LORI WALLACH: Well, it’s really important, actually, for people to start calling their members of Congress again. And the irony is, they need to do it very delicately, because it’s the other side that’s been so crass and tawdry. We don’t want to be like them. So, the message needs to be — and folks need to do this immediately — this isn’t the time for this debate. This is a very contentious debate. Fast track, specifically, and globalization, generally, are amongst the most contentious issues.

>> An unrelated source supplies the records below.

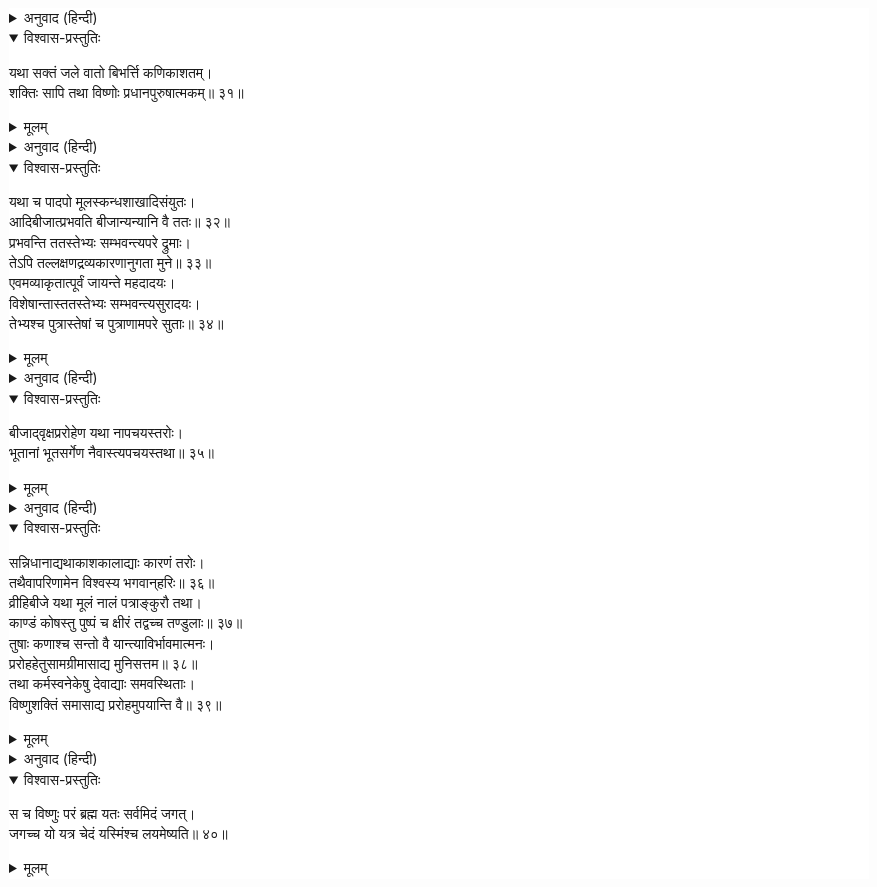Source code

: <details><summary>अनुवाद (हिन्दी)</summary></details>

<details open><summary>विश्वास-प्रस्तुतिः</summary>

यथा सक्तं जले वातो बिभर्त्ति कणिकाशतम्।  
शक्तिः सापि तथा विष्णोः प्रधानपुरुषात्मकम्॥ ३१॥
</details>

<details><summary>मूलम्</summary></details>

<details><summary>अनुवाद (हिन्दी)</summary></details>

<details open><summary>विश्वास-प्रस्तुतिः</summary>

यथा च पादपो मूलस्कन्धशाखादिसंयुतः।  
आदिबीजात्प्रभवति बीजान्यन्यानि वै ततः॥ ३२॥  
प्रभवन्ति ततस्तेभ्यः सम्भवन्त्यपरे द्रुमाः।  
तेऽपि तल्लक्षणद्रव्यकारणानुगता मुने॥ ३३॥  
एवमव्याकृतात्पूर्वं जायन्ते महदादयः।  
विशेषान्तास्ततस्तेभ्यः सम्भवन्त्यसुरादयः।  
तेभ्यश्च पुत्रास्तेषां च पुत्राणामपरे सुताः॥ ३४॥
</details>

<details><summary>मूलम्</summary></details>

<details><summary>अनुवाद (हिन्दी)</summary></details>

<details open><summary>विश्वास-प्रस्तुतिः</summary>

बीजाद‍्वृक्षप्ररोहेण यथा नापचयस्तरोः।  
भूतानां भूतसर्गेण नैवास्त्यपचयस्तथा॥ ३५॥
</details>

<details><summary>मूलम्</summary></details>

<details><summary>अनुवाद (हिन्दी)</summary></details>

<details open><summary>विश्वास-प्रस्तुतिः</summary>

सन्निधानाद्यथाकाशकालाद्याः कारणं तरोः।  
तथैवापरिणामेन विश्वस्य भगवान‍्हरिः॥ ३६॥  
व्रीहिबीजे यथा मूलं नालं पत्राङ्कुरौ तथा।  
काण्डं कोषस्तु पुष्पं च क्षीरं तद्वच्च तण्डुलाः॥ ३७॥  
तुषाः कणाश्च सन्तो वै यान्त्याविर्भावमात्मनः।  
प्ररोहहेतुसामग्रीमासाद्य मुनिसत्तम॥ ३८॥  
तथा कर्मस्वनेकेषु देवाद्याः समवस्थिताः।  
विष्णुशक्तिं समासाद्य प्ररोहमुपयान्ति वै॥ ३९॥
</details>

<details><summary>मूलम्</summary></details>

<details><summary>अनुवाद (हिन्दी)</summary></details>

<details open><summary>विश्वास-प्रस्तुतिः</summary>

स च विष्णुः परं ब्रह्म यतः सर्वमिदं जगत्।  
जगच्च यो यत्र चेदं यस्मिंश्च लयमेष्यति॥ ४०॥
</details>

<details><summary>मूलम्</summary></details>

And we need that debate, and we’re eager for it, but now is not the time, because, in fact, the Congress needs to focus on, immediately, the many people whose lives and jobs and homes have been destroyed by the crisis, needs to figure out how to avoid future attacks, and this is the kind of issue that would just blow apart any possibility for Congress to work on those short-term issues. And that is the message that folks need to make to their members of Congress, with a footnote of saying, “And by the way, if the other side wants to really push this and cause this horrible divisiveness right now, of course, we will passionately fight, and we will win. But it’s not necessary. It’s the wrong time. It’s the wrong tone. We can deal with it later. It’s a fight we need to have, but not now.”

AMY GOODMAN: Finally, Phil Gramm of Texas’s opposition to the trade agreement with Jordan, what’s your assessment of the agreement and why he opposed it?

LORI WALLACH: He opposed the agreement because the agreement has the first modest steps towards putting environmental and labor language in the core text of a trade agreement. And the Jordan agreement is, in fact, a very modest step in that direction. It is not anything vaguely like the basis for future trade agreements or for a model to come out for fast track. And Gramm opposed even those modest steps, whereas the great consensus of, frankly, almost all the Democrats, including those who in the past have supported trade agreements that environmental and labor and consumer groups opposed, is that, in fact, future trade agreements must, in their core text, have much better provisions for human rights and labor and environment and democracy and food safety, and that the Jordan agreement, while a step in the right direction, is no model. But the Republicans are so extreme against anything but trade über alles, that Gramm was putting up a fuss.

AMY GOODMAN: Lori Wallach, I want to thank you for being with us, director of Public Citizen’s Global Trade Watch.